- **Work order**
Reproduce the data from the line containing "de data asta" up to and including the line containing "Autobianchi", substituting "scaun" for "fotoliu" and leaving everything else unaltered.

- **Input data**

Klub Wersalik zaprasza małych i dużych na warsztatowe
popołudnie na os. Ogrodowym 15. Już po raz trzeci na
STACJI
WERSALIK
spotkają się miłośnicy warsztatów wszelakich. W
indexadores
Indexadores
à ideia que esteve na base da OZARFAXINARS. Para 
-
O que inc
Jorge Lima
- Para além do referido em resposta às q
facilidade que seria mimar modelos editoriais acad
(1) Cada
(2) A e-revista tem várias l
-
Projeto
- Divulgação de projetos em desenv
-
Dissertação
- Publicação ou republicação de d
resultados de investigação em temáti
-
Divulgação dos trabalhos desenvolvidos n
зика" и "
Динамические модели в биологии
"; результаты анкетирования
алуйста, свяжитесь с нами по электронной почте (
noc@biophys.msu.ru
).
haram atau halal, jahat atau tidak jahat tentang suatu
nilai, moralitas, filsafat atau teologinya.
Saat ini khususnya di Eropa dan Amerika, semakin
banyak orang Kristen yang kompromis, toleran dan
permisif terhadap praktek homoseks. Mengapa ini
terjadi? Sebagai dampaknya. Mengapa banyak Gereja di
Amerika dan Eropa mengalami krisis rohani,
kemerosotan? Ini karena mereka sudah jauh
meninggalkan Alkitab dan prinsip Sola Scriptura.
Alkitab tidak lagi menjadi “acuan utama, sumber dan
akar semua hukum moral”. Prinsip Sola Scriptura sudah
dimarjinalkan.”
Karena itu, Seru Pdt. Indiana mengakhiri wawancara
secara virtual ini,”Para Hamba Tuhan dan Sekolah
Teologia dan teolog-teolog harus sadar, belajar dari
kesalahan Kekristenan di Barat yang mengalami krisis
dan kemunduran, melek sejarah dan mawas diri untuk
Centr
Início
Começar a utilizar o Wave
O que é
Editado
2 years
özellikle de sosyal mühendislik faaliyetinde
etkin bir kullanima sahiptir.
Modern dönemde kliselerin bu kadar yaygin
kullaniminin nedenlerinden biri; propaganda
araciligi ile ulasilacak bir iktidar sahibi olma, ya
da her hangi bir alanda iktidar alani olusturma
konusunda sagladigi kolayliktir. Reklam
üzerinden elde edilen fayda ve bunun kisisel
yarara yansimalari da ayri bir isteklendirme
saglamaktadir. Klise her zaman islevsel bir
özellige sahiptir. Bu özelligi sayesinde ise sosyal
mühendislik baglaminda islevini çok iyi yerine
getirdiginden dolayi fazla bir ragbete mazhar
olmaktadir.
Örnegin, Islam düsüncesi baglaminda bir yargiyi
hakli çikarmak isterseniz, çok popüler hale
* * *
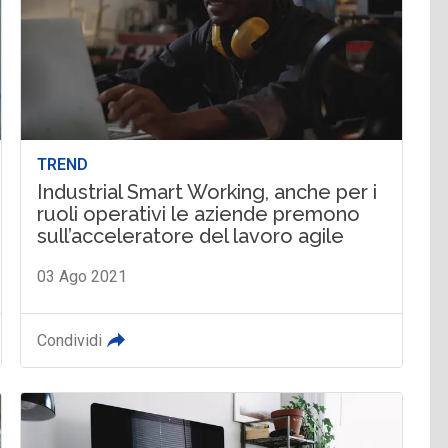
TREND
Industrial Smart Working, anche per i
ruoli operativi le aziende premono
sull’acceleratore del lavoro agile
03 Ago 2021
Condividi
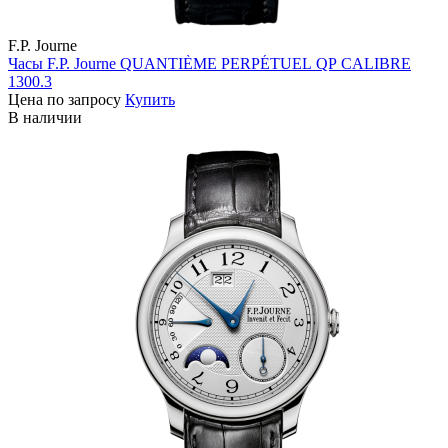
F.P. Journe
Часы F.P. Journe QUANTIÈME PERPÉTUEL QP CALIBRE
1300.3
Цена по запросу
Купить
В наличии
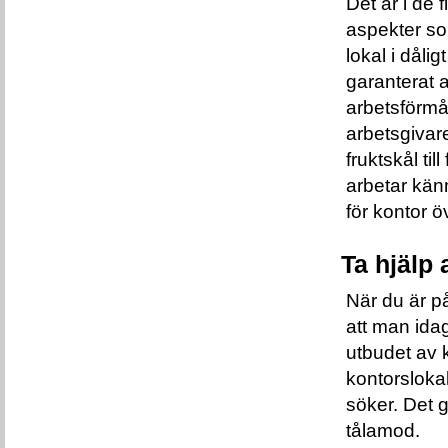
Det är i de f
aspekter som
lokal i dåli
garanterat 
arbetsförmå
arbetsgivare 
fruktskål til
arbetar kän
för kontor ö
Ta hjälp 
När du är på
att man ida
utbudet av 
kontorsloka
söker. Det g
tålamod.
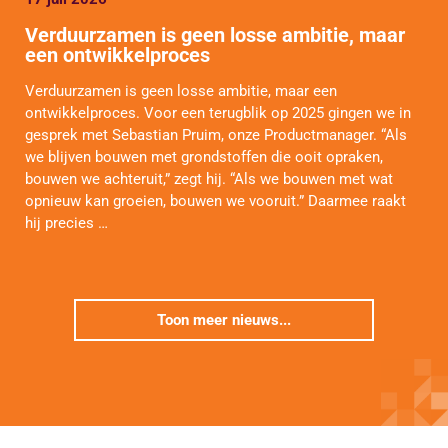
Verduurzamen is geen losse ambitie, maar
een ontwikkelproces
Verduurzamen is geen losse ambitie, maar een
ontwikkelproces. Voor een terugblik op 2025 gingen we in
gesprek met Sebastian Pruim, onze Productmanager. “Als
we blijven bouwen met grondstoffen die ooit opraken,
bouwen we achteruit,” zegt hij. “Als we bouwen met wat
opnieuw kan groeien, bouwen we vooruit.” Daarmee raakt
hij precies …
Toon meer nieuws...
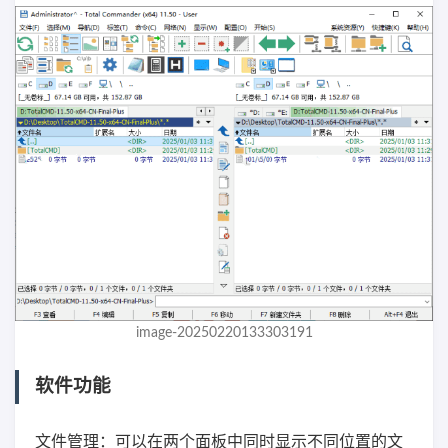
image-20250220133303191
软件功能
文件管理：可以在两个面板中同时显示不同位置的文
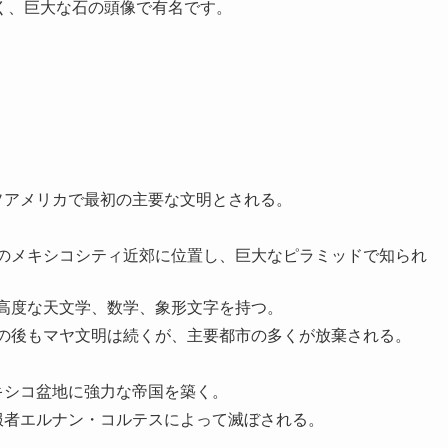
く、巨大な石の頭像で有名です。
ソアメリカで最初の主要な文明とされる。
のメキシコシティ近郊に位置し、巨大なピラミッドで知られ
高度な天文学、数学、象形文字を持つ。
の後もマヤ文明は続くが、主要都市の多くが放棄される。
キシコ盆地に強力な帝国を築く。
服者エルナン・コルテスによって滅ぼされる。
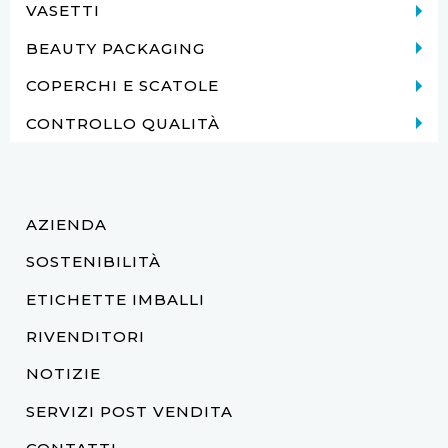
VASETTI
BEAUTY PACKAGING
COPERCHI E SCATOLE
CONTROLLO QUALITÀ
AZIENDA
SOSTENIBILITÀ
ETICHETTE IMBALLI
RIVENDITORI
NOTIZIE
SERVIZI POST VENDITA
* * *
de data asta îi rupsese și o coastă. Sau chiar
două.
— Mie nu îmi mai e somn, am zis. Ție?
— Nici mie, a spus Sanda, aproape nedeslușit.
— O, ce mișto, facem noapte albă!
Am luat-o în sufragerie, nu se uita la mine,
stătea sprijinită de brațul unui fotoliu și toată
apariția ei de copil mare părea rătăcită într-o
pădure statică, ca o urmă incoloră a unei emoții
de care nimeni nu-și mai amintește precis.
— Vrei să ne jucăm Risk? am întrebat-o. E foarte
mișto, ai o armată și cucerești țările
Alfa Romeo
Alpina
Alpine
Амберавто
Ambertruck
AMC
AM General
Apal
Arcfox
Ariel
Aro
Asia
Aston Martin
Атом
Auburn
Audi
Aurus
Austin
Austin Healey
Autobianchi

- **Solution**
de data asta îi rupsese și o coastă. Sau chiar
două.
— Mie nu îmi mai e somn, am zis. Ție?
— Nici mie, a spus Sanda, aproape nedeslușit.
— O, ce mișto, facem noapte albă!
Am luat-o în sufragerie, nu se uita la mine,
stătea sprijinită de brațul unui scaun și toată
apariția ei de copil mare părea rătăcită într-o
pădure statică, ca o urmă incoloră a unei emoții
de care nimeni nu-și mai amintește precis.
— Vrei să ne jucăm Risk? am întrebat-o. E foarte
mișto, ai o armată și cucerești țările
Alfa Romeo
Alpina
Alpine
Амберавто
Ambertruck
AMC
AM General
Apal
Arcfox
Ariel
Aro
Asia
Aston Martin
Атом
Auburn
Audi
Aurus
Austin
Austin Healey
Autobianchi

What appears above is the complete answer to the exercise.